Ballistic was universally panned by critics and has a rare 0% score on Rotten Tomatoes based on 115 reviews with an average rating of 2.6 out of 10, meaning that not a single critic gave it a positive review. The critical consensus states "A startlingly inept film, Ballistic: Ecks vs. Sever offers overblown, wall-to-wall action without a hint of wit, coherence, style, or originality." In March 2007, the film was ranked #1 among "The Worst of the Worst" movie list.[1][2][3] The film also has a score of 19 out of 100 on Metacritic based on 26 critics indicating "overwhelming dislike".[4]

Roger Ebert gave the film half a star out of four and later listed it on his most hated movies list and said of the film ""Ballistic: Ecks vs. Sever" is an ungainly mess, submerged in mayhem, occasionally surfacing for cliches, overloaded with special effects and explosions, light on continuity, sanity and coherence. There is nothing wrong with the title "Ballistic: Ecks vs. Sever" that renaming it "Ballistic" would not have solved. Strange that they would choose such an ungainly title when, in fact, the movie is not about Ecks versus Sever but about Ecks and Sever working together against a common enemy—although Ecks, Sever and the audience take a long time to figure that out."[5]

Box office[]

Along with the critical mauling the film was also a massive box office bomb.
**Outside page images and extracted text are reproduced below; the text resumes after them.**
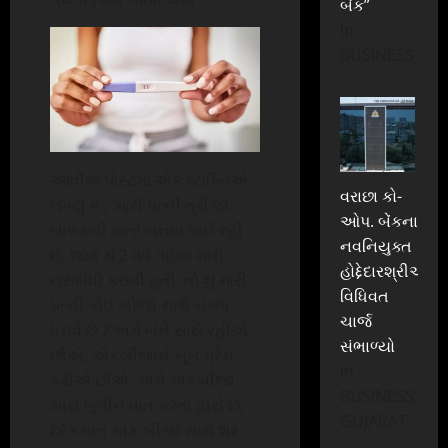
બેંક”
In
BUSINESS
આવીજ પોસ્ટમાં એક વ્યક્તિએ
વરાછા કો-
લખ્યું કે , ‘મારી પત્ની ત્રીજા
ઓપ. બેંકના
બાળકની માતા બનવા જઈ રહી
નવનિયુક્ત
છે. જોકે મેં 2 વર્ષ પહેલા મારી
હોદ્દેદારશ્રીઓએ
નસબંધી કરાવી હતી. તો શું મારી
વિધિવત
પત્ની કોઈ બીજા સાથે સંબંધ
ચાર્જ
ધરાવે છે ? અમે બંને સાથે રહીએ
સંભાળ્યો
છીએ, એકબીજાને ખૂબ પ્રેમ
In
કરીએ છીએ. અમે એકબીજા
BUSINESS,
સાથે ખુલીને વાત કરતા હોયે છે,
GUJARAT
દરેક વાત એક બીજા સાથે શેર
In 2,705 theaters it grossed $7,010,474, with an average of $2,591 per theater and ranking #4 at the box office. The film ultimately earned $14,307,963 domestically and $5,616,070 internationally for a total of $19,924,033, well below its $70 million production budget.[6]

Soundtrack[]

The soundtrack includes these tracks:

  1. "Main Title"
  2. "Name of the Game"
  3. "Smartbomb" [Plump Dj's Remix]
  4. "Heaven Scent" [Original Mix]
  5. "The Flow"
  6. "I Think of You" [Screamer Remix]
  7. "Hell Above Water"
  8. "Go"
  9. "Bloodlock"
  10. "I Need Love"
  11. "The Aquarium"
  12. "Time"
  13. "Anytime"

Video games[]

A Game Boy Advance first-person shooter, Ecks vs. Sever, was based on a very early version of the film script and, story wise, is almost nothing like the final rewrite. It was released in 2001, before the film. It received very positive reviews and received a 9/10 on IGN.[7] The game was considered an impressive technological feat on the GBA and was accepted more than the film itself.[8] A second game created after the premiere, Ballistic: Ecks vs. Sever, which follows the plot-line from the film, is considered a sequel to the first game.